I went to a sales seminar in Binan (pronounced as Binyan), Laguna on a Tuesday- July 12, 2011. I took a jeepney ride from Muntinliupa City to Binan, Laguna here in the Philippines. I was surprised to see street beggars in the streets of Binyan, Laguna. The organized beggars are mostly children under the age of 10. They would usually board the jeepneys to give out small envelopes to passengers. Since jeepneys are the most accessible means of public transportation in the Philippines, beggars can easily board any jeep. Beggars distribute out small envelopes to jeepney-passengers expecting them to give out monies. The outer layers of the small envelopes have written words requesting for monies. Such "begging children" are usually accompanied by female adults. The female adults are usually the relatives or immediate guardians of the "begging children".
My activist-friend Robin Mercado has already told me about such issue way back last January of this year. Robin Mercado was the one who convinced me to join an anti-slavery group here in the Philippines. I only joined the anti-slavery campaign this January of the present year. Robin Mercado told me that such "organized beggars" are being enslaved to beg in the streets by crime syndicates. Those “ employed beggars" are transported in vans or trucks to various parts of the country and are tasked to live in the streets from 3 days to one week in order to beg for monies. After the “enslaved beggars” have accomplished their "field-work", the crime syndicates would later come back to fetch such ‘slaves’ back to their so-called ‘headquarters’. The employed beggars are transported back to a big warehouse and would stay there for one week before going back to the streets in order to beg again. The warehouses are often dirty and do lack sanitary guidelines. The enslaved beggars are usually given unhealthy foods and treated as personal properties of the members of crime syndicates.

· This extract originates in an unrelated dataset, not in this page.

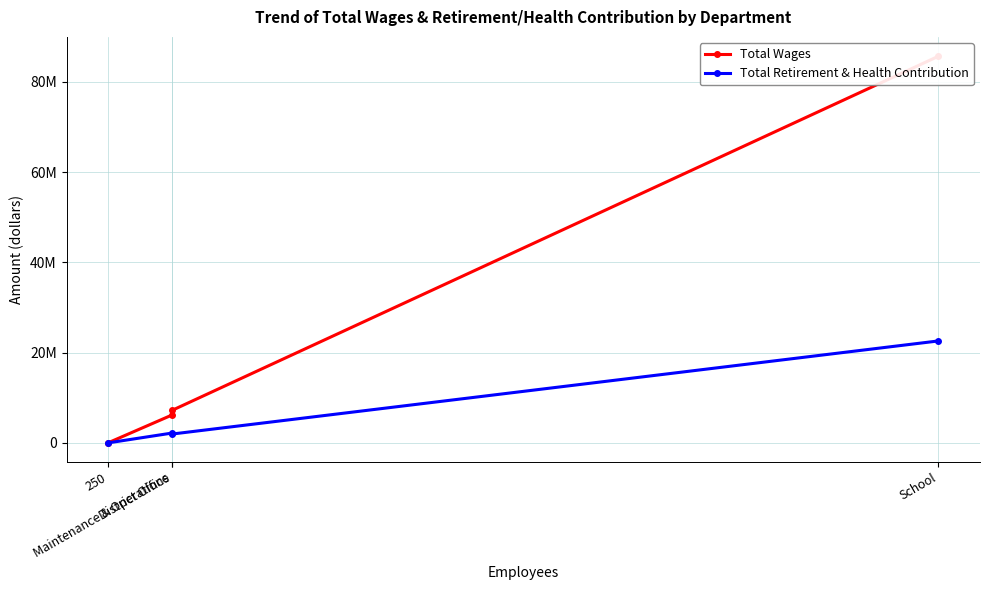

True or false: Total Wages and Total Retirement & Health Contribution intersect in this chart.

False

Many anti-slavery organizations in the Philippines had already called the attention of the government about this problem of ‘organized begging’ in the streets. Up to this day no concrete bills have been enacted that would ward off organized begging in the urban areas and save the employed beggars, most of whom are women and children, from the hands of crime syndicates.
Women and children from some parts of the Philippines are being forced to work as beggars in the streets. It is obvious that crime syndicates are exploiting such beggars to gain monies. Many of such “employed beggars” actually cane from tribal areas in Southern Philippines. Police officers and social workers are at a lost in dealing with such social problem. Legislators in both houses have not yet enacted concrete bill that would effectively ban “organized begging” all over the country. Meanwhile, children as young as 4 years old are being enslaved to become beggars in the streets. The members of the crime syndicates that are involved with “organized begging” are actually earning big bucks while the poor beggars are living under miserable conditions.
There should be new laws in the Philippines that will ban “organized begging” all over the country and save the exploited women and children from being enslaved as beggars. I hope that the Philippine government would take a closer look at this huge social problem.